Spa-Francorchamps: There was a rare flash of humility when Michael Schumacher was interviewed for his first job in Formula One.

Mark Gallagher, one of the executives running Eddie Jordan’s threadbare team, asked the fresh-faced German if he was fast around the Spa-Francorchamps circuit.

Schumacher said he was quick, but not as quick as his younger brother, Ralf. Master of understatement is probably the only title that Schumacher has not won over the next 21 years.

It all started here on this extraordinary, magical circuit that weaves through the forest of the Ardennes. In August, 1991, he clambered into a Jordan car gaudily decorated in the sponsor colours of 7UP and proved his comment about his brother something of a fib.

Perhaps the 7UP was a mystical symbol of what was to come: a year later, Schumacher won the Belgian Grand Prix and Sunday the seven-time world champion will bookend his career in Belgium by driving in his 300th Grand Prix looking for his seventh career victory at Spa.

The burghers of Spa awarded Schumacher freedom of the town to honour his place in their history, but the man who was brought up 50 miles away across the German border, thinks he owns the place anyway: he calls this majestic circuit his “living room”.

The living room sprung a leak Friday, though.

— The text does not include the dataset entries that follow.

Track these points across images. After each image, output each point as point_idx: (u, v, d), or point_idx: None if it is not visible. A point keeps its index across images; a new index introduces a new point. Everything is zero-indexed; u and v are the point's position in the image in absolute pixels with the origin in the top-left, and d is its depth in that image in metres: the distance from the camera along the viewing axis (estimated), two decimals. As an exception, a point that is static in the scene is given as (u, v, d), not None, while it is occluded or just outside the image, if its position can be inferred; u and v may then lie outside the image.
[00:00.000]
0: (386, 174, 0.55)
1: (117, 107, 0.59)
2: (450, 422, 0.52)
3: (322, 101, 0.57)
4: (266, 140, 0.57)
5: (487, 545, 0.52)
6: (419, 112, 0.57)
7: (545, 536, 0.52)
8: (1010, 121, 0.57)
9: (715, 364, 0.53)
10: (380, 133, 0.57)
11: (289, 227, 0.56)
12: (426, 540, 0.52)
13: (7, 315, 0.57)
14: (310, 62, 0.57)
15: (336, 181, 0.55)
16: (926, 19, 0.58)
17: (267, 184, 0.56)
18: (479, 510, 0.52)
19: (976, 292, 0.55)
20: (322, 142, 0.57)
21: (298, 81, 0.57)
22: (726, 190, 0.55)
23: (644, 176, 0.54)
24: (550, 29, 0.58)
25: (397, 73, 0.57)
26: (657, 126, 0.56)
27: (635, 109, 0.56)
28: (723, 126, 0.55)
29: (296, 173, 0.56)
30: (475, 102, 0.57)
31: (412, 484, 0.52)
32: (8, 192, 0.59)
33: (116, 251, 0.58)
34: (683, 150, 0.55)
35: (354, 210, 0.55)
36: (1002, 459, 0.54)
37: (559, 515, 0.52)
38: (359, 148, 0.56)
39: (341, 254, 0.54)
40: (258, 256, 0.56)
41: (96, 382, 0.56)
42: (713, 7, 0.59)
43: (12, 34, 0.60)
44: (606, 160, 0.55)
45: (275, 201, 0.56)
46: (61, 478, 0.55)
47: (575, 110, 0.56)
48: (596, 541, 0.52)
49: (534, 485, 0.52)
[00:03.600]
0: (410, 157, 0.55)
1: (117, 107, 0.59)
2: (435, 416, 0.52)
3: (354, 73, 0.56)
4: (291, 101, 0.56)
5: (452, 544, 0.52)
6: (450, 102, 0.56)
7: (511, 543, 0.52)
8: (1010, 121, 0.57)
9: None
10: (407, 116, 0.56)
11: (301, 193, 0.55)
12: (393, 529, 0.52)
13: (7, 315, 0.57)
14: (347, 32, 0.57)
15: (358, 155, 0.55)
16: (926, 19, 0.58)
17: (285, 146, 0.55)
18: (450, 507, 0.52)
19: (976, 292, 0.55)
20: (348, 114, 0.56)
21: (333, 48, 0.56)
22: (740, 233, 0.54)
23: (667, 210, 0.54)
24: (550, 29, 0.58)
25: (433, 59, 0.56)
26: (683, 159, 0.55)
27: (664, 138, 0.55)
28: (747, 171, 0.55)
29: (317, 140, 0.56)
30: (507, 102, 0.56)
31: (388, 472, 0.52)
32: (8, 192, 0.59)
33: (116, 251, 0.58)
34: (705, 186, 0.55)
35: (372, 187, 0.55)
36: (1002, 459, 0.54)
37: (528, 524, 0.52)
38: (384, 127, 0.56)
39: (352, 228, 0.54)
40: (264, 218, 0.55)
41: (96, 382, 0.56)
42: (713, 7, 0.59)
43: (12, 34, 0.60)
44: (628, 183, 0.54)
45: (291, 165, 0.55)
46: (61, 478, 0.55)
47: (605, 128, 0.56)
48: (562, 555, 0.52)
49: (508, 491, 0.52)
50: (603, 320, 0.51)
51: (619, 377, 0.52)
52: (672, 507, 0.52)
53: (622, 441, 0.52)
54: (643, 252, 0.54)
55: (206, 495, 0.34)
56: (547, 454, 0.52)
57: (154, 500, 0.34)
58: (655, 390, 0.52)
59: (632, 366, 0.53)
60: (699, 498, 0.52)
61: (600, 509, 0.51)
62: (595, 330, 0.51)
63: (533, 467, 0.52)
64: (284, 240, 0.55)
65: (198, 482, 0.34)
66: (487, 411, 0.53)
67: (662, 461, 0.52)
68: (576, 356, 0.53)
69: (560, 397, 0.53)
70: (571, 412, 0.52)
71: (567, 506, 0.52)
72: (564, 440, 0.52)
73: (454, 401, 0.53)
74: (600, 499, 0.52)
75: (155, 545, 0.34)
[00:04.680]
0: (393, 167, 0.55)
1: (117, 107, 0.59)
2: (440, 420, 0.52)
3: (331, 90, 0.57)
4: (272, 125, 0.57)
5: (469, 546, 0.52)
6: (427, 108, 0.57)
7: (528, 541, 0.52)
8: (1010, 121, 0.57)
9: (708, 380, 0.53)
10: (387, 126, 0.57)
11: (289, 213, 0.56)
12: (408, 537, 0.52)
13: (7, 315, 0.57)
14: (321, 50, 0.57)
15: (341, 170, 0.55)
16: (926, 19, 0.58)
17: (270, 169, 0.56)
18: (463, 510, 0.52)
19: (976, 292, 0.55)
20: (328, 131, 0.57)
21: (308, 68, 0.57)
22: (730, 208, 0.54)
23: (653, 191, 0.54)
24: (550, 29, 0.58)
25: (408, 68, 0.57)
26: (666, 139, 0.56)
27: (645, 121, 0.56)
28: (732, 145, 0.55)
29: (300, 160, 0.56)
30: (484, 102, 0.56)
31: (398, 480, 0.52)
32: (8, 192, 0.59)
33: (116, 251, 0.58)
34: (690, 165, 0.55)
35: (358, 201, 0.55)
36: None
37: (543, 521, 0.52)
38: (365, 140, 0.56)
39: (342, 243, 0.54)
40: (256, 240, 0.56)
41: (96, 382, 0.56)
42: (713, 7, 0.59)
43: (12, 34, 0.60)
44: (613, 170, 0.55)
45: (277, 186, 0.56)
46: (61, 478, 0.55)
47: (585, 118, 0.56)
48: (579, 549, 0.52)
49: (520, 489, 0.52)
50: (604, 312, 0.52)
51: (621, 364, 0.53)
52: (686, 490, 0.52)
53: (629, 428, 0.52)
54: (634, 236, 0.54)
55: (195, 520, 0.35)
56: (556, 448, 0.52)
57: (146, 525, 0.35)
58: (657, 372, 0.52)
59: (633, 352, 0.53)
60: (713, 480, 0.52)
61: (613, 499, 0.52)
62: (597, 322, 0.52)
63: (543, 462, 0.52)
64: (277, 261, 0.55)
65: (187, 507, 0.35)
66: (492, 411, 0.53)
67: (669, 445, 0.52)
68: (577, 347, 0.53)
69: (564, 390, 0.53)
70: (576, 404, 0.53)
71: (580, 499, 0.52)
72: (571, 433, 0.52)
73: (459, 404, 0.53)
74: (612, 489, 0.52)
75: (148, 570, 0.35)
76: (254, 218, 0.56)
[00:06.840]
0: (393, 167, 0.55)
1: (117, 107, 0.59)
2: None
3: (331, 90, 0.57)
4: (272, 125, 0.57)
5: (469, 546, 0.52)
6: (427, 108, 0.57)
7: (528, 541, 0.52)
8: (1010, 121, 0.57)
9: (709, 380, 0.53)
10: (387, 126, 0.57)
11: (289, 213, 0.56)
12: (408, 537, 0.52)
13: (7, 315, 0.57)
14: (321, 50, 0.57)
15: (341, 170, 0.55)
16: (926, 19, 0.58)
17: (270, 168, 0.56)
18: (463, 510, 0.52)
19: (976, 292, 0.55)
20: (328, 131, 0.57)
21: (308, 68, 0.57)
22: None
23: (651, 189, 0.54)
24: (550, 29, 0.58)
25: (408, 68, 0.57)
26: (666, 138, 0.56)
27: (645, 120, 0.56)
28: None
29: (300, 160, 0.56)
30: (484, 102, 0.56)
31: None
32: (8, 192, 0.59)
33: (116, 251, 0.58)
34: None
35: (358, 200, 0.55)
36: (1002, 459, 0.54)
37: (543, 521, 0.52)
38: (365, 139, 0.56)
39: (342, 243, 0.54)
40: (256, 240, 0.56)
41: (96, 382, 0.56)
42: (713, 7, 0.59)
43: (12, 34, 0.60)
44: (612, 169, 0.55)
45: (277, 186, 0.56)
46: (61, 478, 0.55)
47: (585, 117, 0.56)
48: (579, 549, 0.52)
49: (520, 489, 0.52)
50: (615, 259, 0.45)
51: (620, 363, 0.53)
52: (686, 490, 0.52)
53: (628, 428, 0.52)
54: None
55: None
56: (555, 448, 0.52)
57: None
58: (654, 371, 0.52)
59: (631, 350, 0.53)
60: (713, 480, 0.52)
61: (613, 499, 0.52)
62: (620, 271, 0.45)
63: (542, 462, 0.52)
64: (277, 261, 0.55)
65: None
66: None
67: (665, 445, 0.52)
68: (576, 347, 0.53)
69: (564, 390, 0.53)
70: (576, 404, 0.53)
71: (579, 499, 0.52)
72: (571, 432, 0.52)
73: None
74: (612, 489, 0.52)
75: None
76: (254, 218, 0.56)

The wind blew, the rain hit the track like spears and the fans huddled under swaying umbrellas as they scuttled for shelter under dark skies. It takes something special to make Britain, enduring one of its wettest summers on record, look like a desert, but Belgium managed it.

And for Schumacher, too, there was the damp squib on his return to the circuit of a fine of euros 2,500 for cutting the pit entry corner on his brief foray into the rain, which fell in buckets.

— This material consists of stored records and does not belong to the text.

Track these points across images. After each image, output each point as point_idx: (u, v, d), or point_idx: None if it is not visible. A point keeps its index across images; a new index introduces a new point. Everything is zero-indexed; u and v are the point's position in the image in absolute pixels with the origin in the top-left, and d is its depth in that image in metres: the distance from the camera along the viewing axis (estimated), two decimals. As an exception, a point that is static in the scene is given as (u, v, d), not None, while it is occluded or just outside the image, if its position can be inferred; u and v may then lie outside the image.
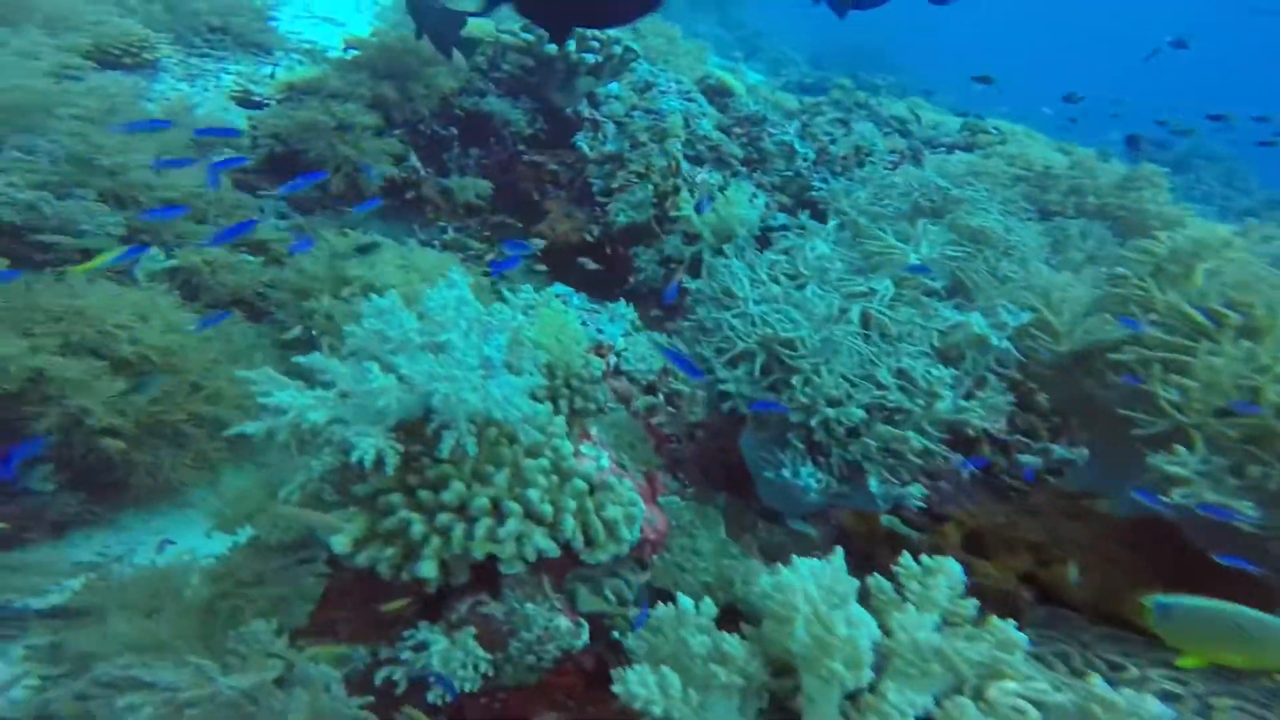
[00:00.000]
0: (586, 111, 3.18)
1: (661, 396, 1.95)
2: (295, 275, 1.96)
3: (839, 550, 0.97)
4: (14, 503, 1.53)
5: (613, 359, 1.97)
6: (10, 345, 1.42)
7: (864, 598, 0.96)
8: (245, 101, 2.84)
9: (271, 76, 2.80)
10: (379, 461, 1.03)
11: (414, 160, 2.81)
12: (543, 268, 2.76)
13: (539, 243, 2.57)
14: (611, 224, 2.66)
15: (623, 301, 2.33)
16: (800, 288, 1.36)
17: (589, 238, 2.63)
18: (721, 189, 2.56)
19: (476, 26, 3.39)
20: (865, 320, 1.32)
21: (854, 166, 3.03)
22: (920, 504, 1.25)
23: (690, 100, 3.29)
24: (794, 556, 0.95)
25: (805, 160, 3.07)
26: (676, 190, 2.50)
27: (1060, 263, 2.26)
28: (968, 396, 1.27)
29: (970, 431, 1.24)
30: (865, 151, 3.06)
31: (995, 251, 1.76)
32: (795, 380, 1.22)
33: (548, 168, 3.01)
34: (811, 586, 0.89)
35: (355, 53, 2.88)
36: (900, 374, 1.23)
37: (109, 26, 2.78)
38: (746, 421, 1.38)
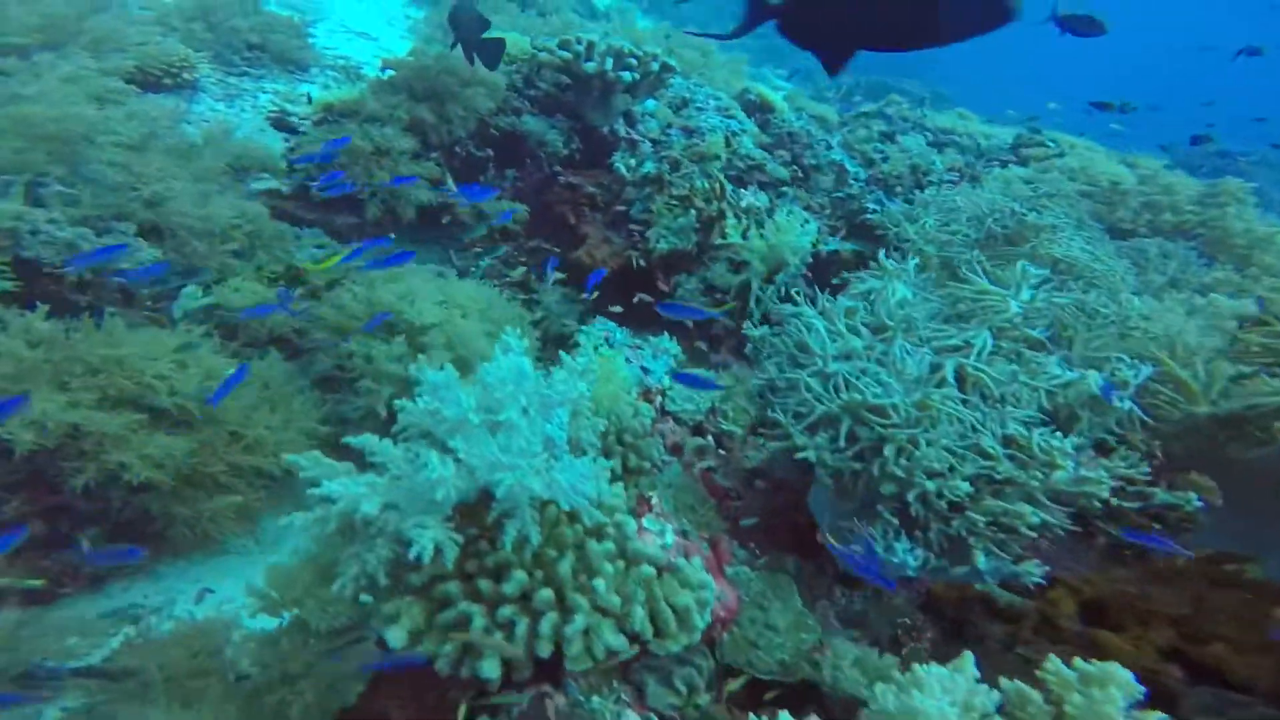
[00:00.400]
0: (623, 130, 3.09)
1: (711, 438, 1.83)
2: (333, 313, 1.89)
3: (968, 656, 0.85)
4: (50, 557, 1.48)
5: (658, 400, 1.87)
6: (48, 400, 1.36)
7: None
8: (280, 124, 2.80)
9: (309, 100, 2.76)
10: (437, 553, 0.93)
11: (449, 183, 2.74)
12: (570, 289, 2.67)
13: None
14: (651, 250, 2.54)
15: (665, 335, 2.22)
16: (884, 339, 1.23)
17: (635, 264, 2.51)
18: (769, 213, 2.43)
19: (512, 43, 3.33)
20: (960, 378, 1.19)
21: (911, 187, 2.86)
22: (1040, 580, 1.11)
23: (729, 117, 3.17)
24: (918, 668, 0.83)
25: (856, 180, 2.91)
26: (722, 215, 2.38)
27: (1140, 287, 2.09)
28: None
29: (1096, 504, 1.10)
30: (922, 170, 2.87)
31: (1081, 284, 1.61)
32: (888, 450, 1.10)
33: (584, 190, 2.92)
34: (948, 709, 0.77)
35: (391, 73, 2.82)
36: (1008, 441, 1.10)
37: (151, 48, 2.77)
38: (814, 476, 1.27)
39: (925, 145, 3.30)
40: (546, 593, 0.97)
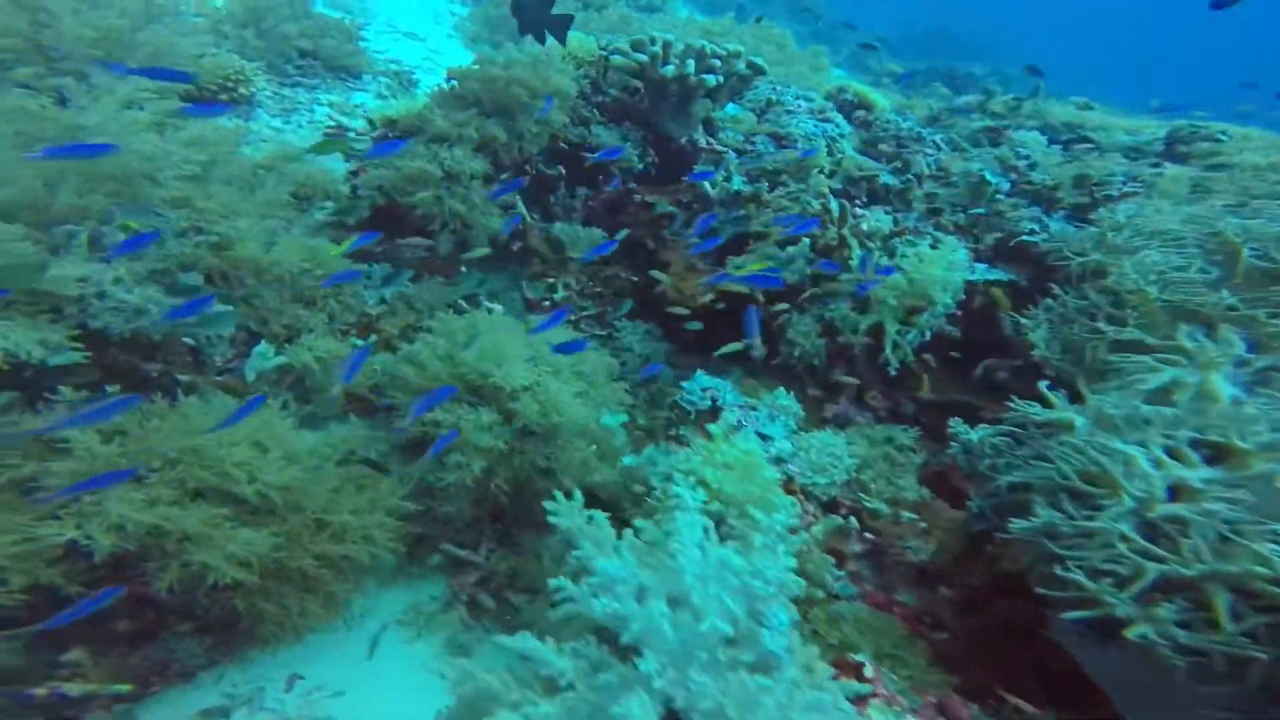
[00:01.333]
0: (703, 140, 2.83)
1: (852, 517, 1.59)
2: (414, 373, 1.73)
3: None
4: (137, 654, 1.37)
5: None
6: (126, 502, 1.23)
7: None
8: (335, 141, 2.63)
9: (372, 124, 2.57)
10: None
11: (520, 206, 2.54)
12: (653, 325, 2.46)
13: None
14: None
15: (782, 391, 1.96)
16: (1233, 468, 0.92)
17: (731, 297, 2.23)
18: (896, 237, 2.12)
19: (577, 44, 3.08)
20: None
21: (1082, 203, 2.37)
22: None
23: (825, 119, 2.86)
24: None
25: (999, 194, 2.48)
26: (843, 243, 2.09)
27: None
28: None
29: None
30: (1093, 182, 2.34)
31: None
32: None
33: (663, 210, 2.69)
34: None
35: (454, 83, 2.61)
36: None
37: (207, 61, 2.62)
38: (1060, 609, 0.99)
39: (1039, 141, 2.92)
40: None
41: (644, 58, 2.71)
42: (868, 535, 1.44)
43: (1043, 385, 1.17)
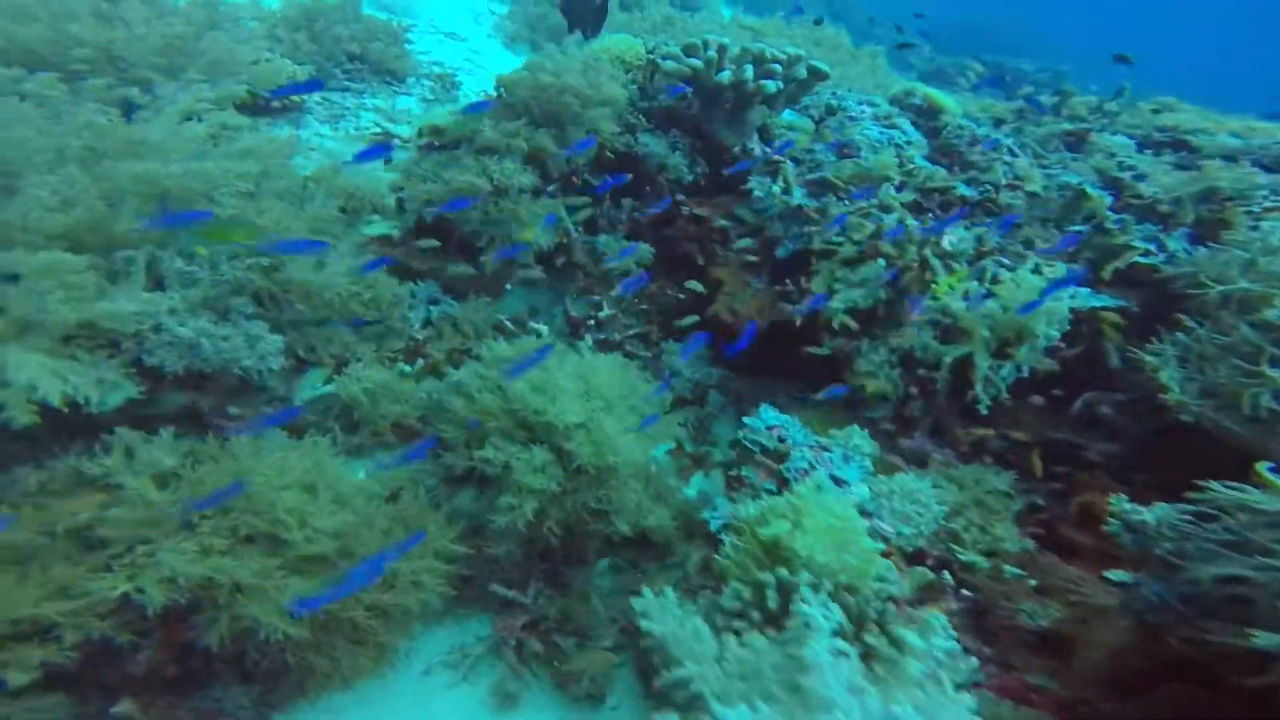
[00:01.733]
0: (758, 149, 2.69)
1: (944, 572, 1.44)
2: (463, 405, 1.67)
3: None
4: (183, 706, 1.35)
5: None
6: (178, 553, 1.20)
7: None
8: (383, 149, 2.57)
9: (414, 134, 2.50)
10: None
11: (565, 218, 2.45)
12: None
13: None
14: (825, 310, 2.04)
15: (856, 429, 1.80)
16: None
17: (794, 321, 2.07)
18: (981, 258, 1.94)
19: (623, 47, 2.96)
20: None
21: (1201, 216, 2.11)
22: None
23: (890, 126, 2.69)
24: None
25: (1105, 210, 2.19)
26: (924, 265, 1.91)
27: None
28: None
29: None
30: (1224, 195, 2.05)
31: None
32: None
33: (714, 223, 2.57)
34: None
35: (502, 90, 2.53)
36: None
37: (262, 68, 2.60)
38: None
39: (1128, 144, 2.68)
40: None
41: (698, 63, 2.58)
42: (965, 592, 1.30)
43: (1263, 467, 1.01)
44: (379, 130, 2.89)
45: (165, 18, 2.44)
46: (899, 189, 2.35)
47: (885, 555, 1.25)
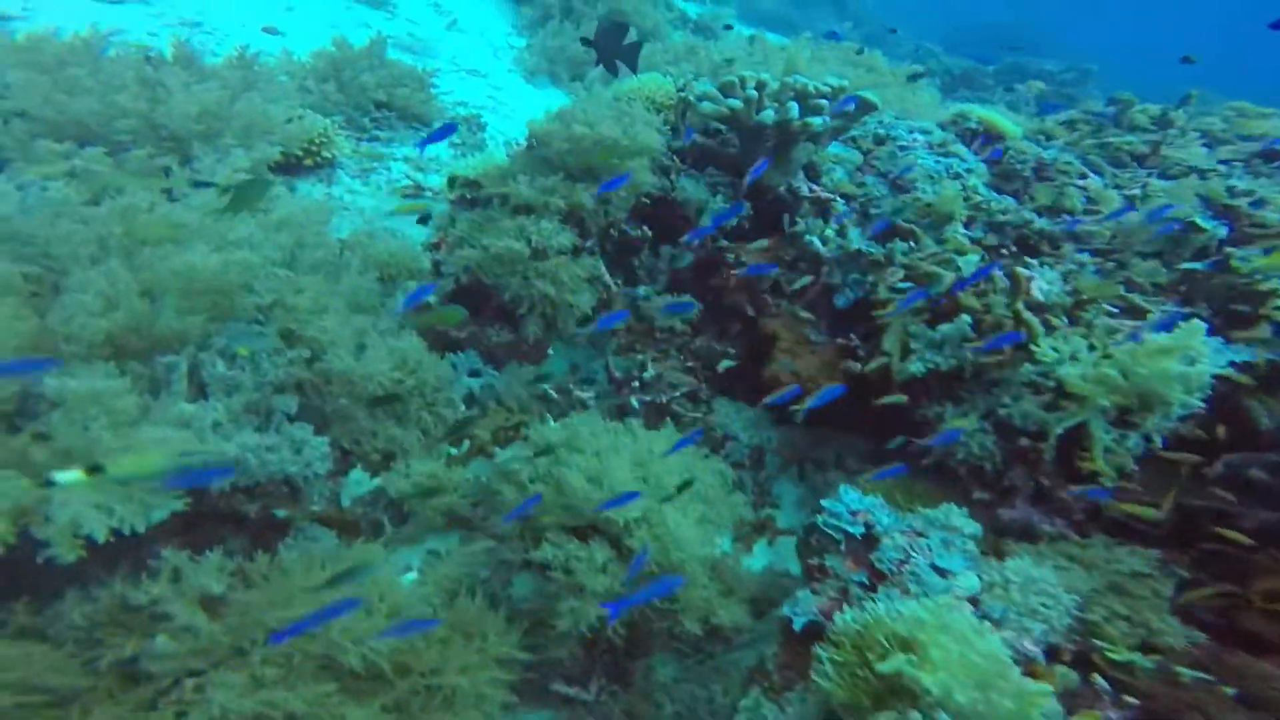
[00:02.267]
0: (805, 188, 2.58)
1: (1096, 676, 1.20)
2: (514, 493, 1.59)
3: None
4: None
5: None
6: (228, 688, 1.13)
7: None
8: (423, 215, 2.52)
9: (451, 183, 2.44)
10: None
11: (605, 275, 2.37)
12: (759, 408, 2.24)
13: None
14: (899, 370, 1.89)
15: (953, 508, 1.55)
16: None
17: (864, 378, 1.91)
18: (1081, 306, 1.73)
19: (653, 85, 2.88)
20: None
21: None
22: None
23: (947, 154, 2.54)
24: None
25: (1215, 243, 1.96)
26: (1018, 320, 1.74)
27: None
28: None
29: None
30: None
31: None
32: None
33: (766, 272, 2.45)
34: None
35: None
36: None
37: (295, 127, 2.58)
38: None
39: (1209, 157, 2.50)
40: None
41: (737, 103, 2.47)
42: (1128, 699, 1.12)
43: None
44: (409, 182, 2.85)
45: (205, 82, 2.43)
46: (966, 225, 2.21)
47: (1034, 675, 1.09)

The hope for Sunday is that the sun is somewhere behind the trees, waiting to allow some classic racing in Schumacher’s living room.

[He will be starting 13th on the grid.]

Schumi, known as the Rain Man in his pomp will not worry either way because he has won here, rain and shine. But the old man of Formula One is going through something he has never experienced before — a losing streak.

The last time he tasted victory champagne was in 2006, a mighty 51 races ago, and the only sight of the podium since he returned from restless retirement almost three years ago came in Valencia when he took a hard-fought third place. It was a moment that jogged an old memory.

“Remembering Valencia, it was a beautiful feeling,” Schumacher said. But did it feel any different to that first podium finish 20 years ago in Mexico where he was also third? “No matter what, up there it is always special,” he said.

There are plenty who believe that Schumacher’s return from retirement was a massive mistake and that his reputation has been severely tarnished by his winless spell with Mercedes — and time is running out. At the age of 43, Schumacher has nine races left this season to get back on the top step, unless Mercedes decide to give him another chance next season.

Neither Schumacher nor Norbert Haug, the Mercedes director of motor sport, are saying whether there is a new contract for the 2013 season, but the betting is that the most successful driver in the history of Formula One will be back for another shot.

After a shaky start to his comeback, there is little doubt that there have been flashes of the old Schumi this season.

There is still the occasional uncharacteristic misjudgment but the greatest failing has been his Mercedes car, underlined by six retirements in the first 11 races and there is nothing to suggest that his team will give him enough to work with here to get a seventh victory on his favourite piece of Formula One tarmac.